Ангелюк вдруг засмеялся:
– Работать будете потом. Работали и будете работать.
6
Вот и все его, Ангелюка, отношение к делу Колчина. Остальное-прочее не доказуется. И все же приход Фаины его встревожил. Явилась, пугать вздумала... Я те попугаю! Вахтера припомнила... Я те припомню! И все же... Черт его знает, что стоит за этим... Вон как все повернулось. Пошли в ход шибко вумные и чересчур грамотные... Но ничего, драться и мы умеем.
Придя на вечерний доклад к Коршунову, Ангелюк опять завел разговор о Миронове. Кончать пора с этим делом. Не умеет Миронов работать с людьми и Колчина довел.
– Колчин не имел отношения к кузнецовскому делу? – спросил вдруг Коршунов.
– Кто его знает, – ответил Ангелюк, – открытого суда ведь не было.
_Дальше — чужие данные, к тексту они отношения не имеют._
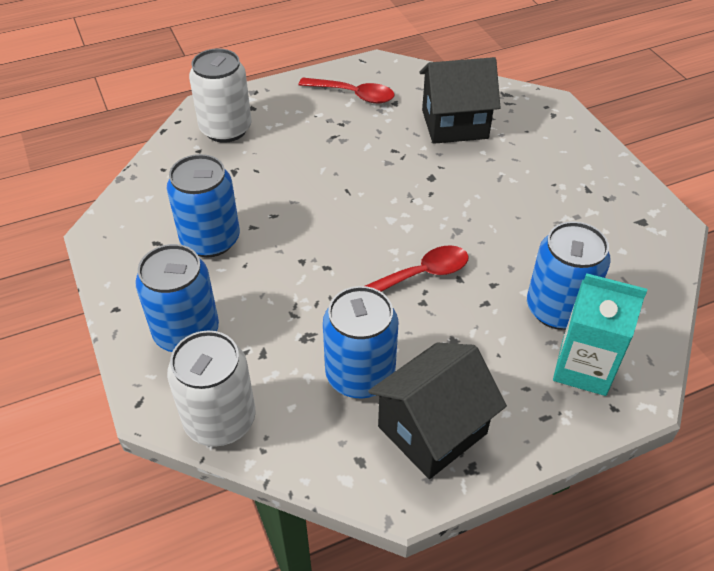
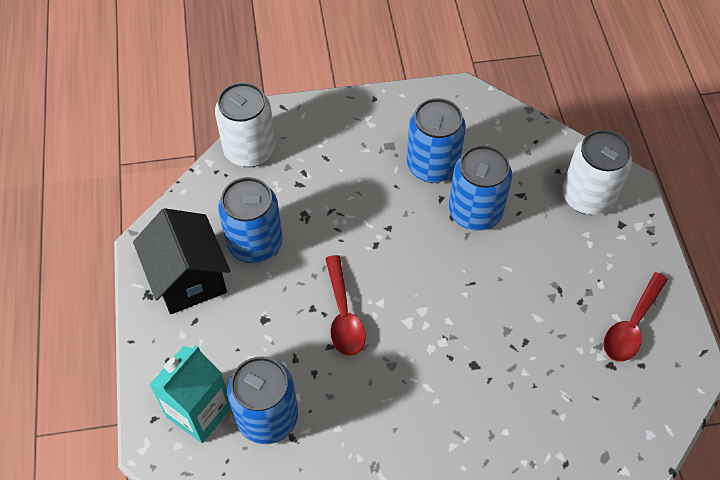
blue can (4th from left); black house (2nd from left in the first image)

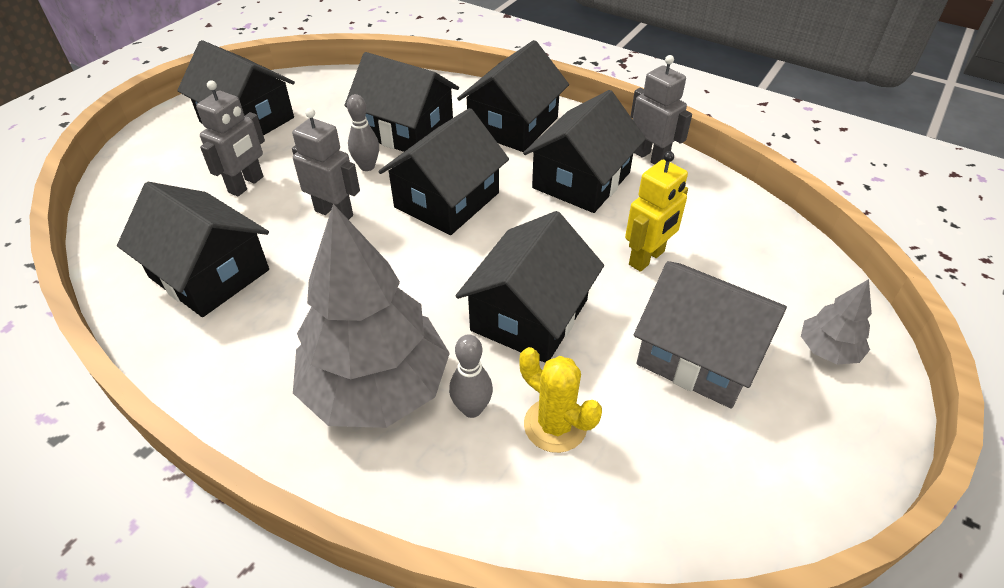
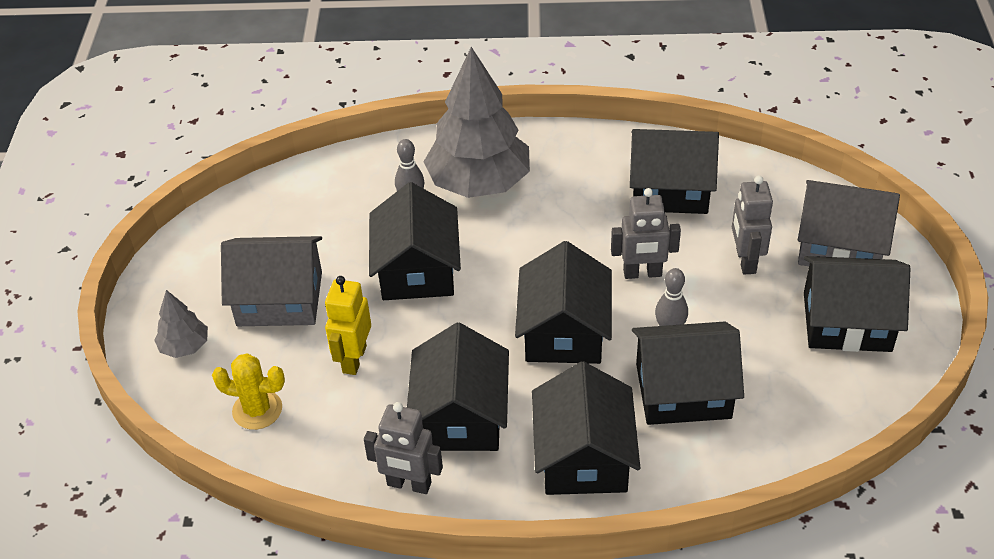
yellow cactus; grey house (2nd from left)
Многих тут таскали, может, и Колчина потянули.
– А вас?
– А как же! – неожиданно весело проговорил Ангелюк. – Была засоренность кадров? Была. Обязан был я подтвердить? Обязан. У нас тут тридцать седьмой год строгий был, серьезный. Только ведь можно и с другой стороны посмотреть. Где они были, когда мы социализм строили, когда мы воевали на фронтах Отечественной войны? В лагерях отсиживались. Честно говоря, я бы их не реабилитировал. Отпустил бы там жен, детей, которые остались, да и то осмотрительно. К чему ворошить? Кому на пользу? Что было, то было. Тот же Колчин! Может, что и подписал. А как было не подписывать? Один он был такой?
– Что из себя представляет Кузнецова? – спросил Коршунов.
Ангелюк презрительно скривил губы:
– Она у нас известная... Миронов протащил ее на завод. Землю носом рыл, чтобы устроить... Морально разложившиеся люди.
Ничего более конкретного Ангелюк сообщить не мог – не интересовался женщинами. Раньше интересовался врагами, а теперь даже не знает, чем интересоваться.
– Материал у прокурора? – спросил Ангелюк.
– Надо подождать.
Ангелюк насупился:
– Чего ждать-то? Плохо вы знаете Миронова. Непорядочный человек.
Коршунов пристально посмотрел на Ангелюка.
– По-видимому, я не обязан отчитываться перед вами, товарищ Ангелюк.
Ангелюк пожал плечами:
– Ну что ж, с горы виднее. Только знаете... Вожжи упустить легко, подобрать трудно.
Ангелюк вышел. Некоторое время Коршунов сидел задумавшись. Потом встал, неслышно ступая по ковру, прошелся по кабинету, остановился у окна. Гигантская панорама завода расстилалась перед ним. Коршунов не отрываясь вглядывался в нее. Люди умрут, и он умрет, забудутся издержки, а заводы останутся, и никто не сумеет вычеркнуть этого. Он много раз приезжал сюда, его встречали, каждое его слово решало судьбы заводов и судьбы людей. Теперь его отбросило назад. Ничего, жизнь есть – все остальное приложится. «Каждый побеждает как может, только бессильный не побеждает никогда». Кто это сказал? Умный человек сказал.